* Your instructions
Can you copy the material word for word, from its very beginning through the line containing "سنسور حرکتی قابل تنظیم", with both ends included and the pictures left out?

* Material for the task
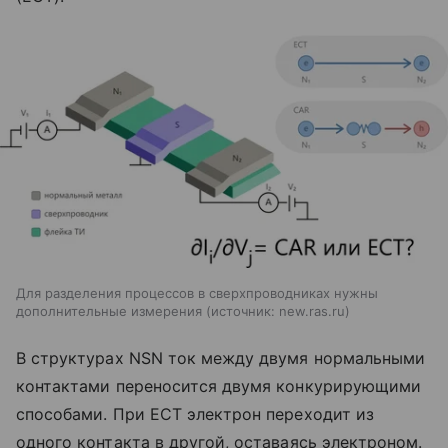
Для разделения процессов в сверхпроводниках нужны
дополнительные измерения
источник:
new.ras.ru
В структурах NSN ток между двумя нормальными
контактами переносится двумя конкурирующими
способами. При ECT электрон переходит из
одного контакта в другой, оставаясь электроном.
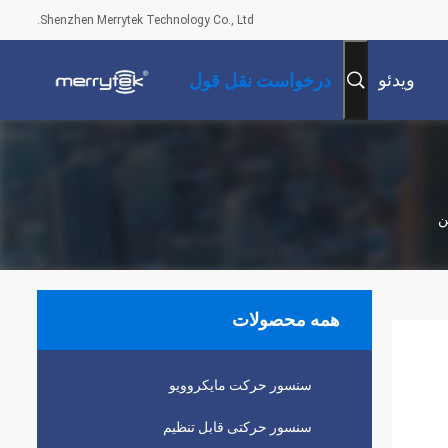
Shenzhen Merrytek Technology Co., Ltd.
ویدئو
درخواست نقل قول
همه محصولات
سنسور حرکت مایکروویو
سنسور حرکتی قابل تنظیم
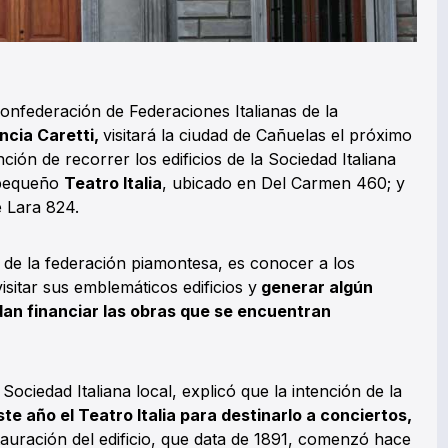
onfederación de Federaciones Italianas de la
ncia Caretti,
visitará la ciudad de Cañuelas el próximo
ción de recorrer los edificios de la Sociedad Italiana
 pequeño
Teatro Italia
, ubicado en Del Carmen 460; y
 Lara 824.
e de la federación piamontesa, es conocer a los
 visitar sus emblemáticos edificios y
generar algún
an financiar las obras que se encuentran
 Sociedad Italiana local, explicó que la intención de la
te año el Teatro Italia para destinarlo a conciertos,
tauración del edificio, que data de 1891, comenzó hace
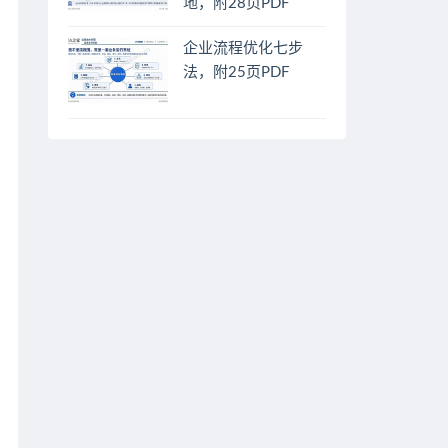
地，附28页PDF
企业流程优化七步
法，附25页PDF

* Output of the task
Для разделения процессов в сверхпроводниках нужны
дополнительные измерения
источник:
new.ras.ru
В структурах NSN ток между двумя нормальными
контактами переносится двумя конкурирующими
способами. При ECT электрон переходит из
одного контакта в другой, оставаясь электроном.
Shenzhen Merrytek Technology Co., Ltd.
ویدئو
درخواست نقل قول
همه محصولات
سنسور حرکت مایکروویو
سنسور حرکتی قابل تنظیم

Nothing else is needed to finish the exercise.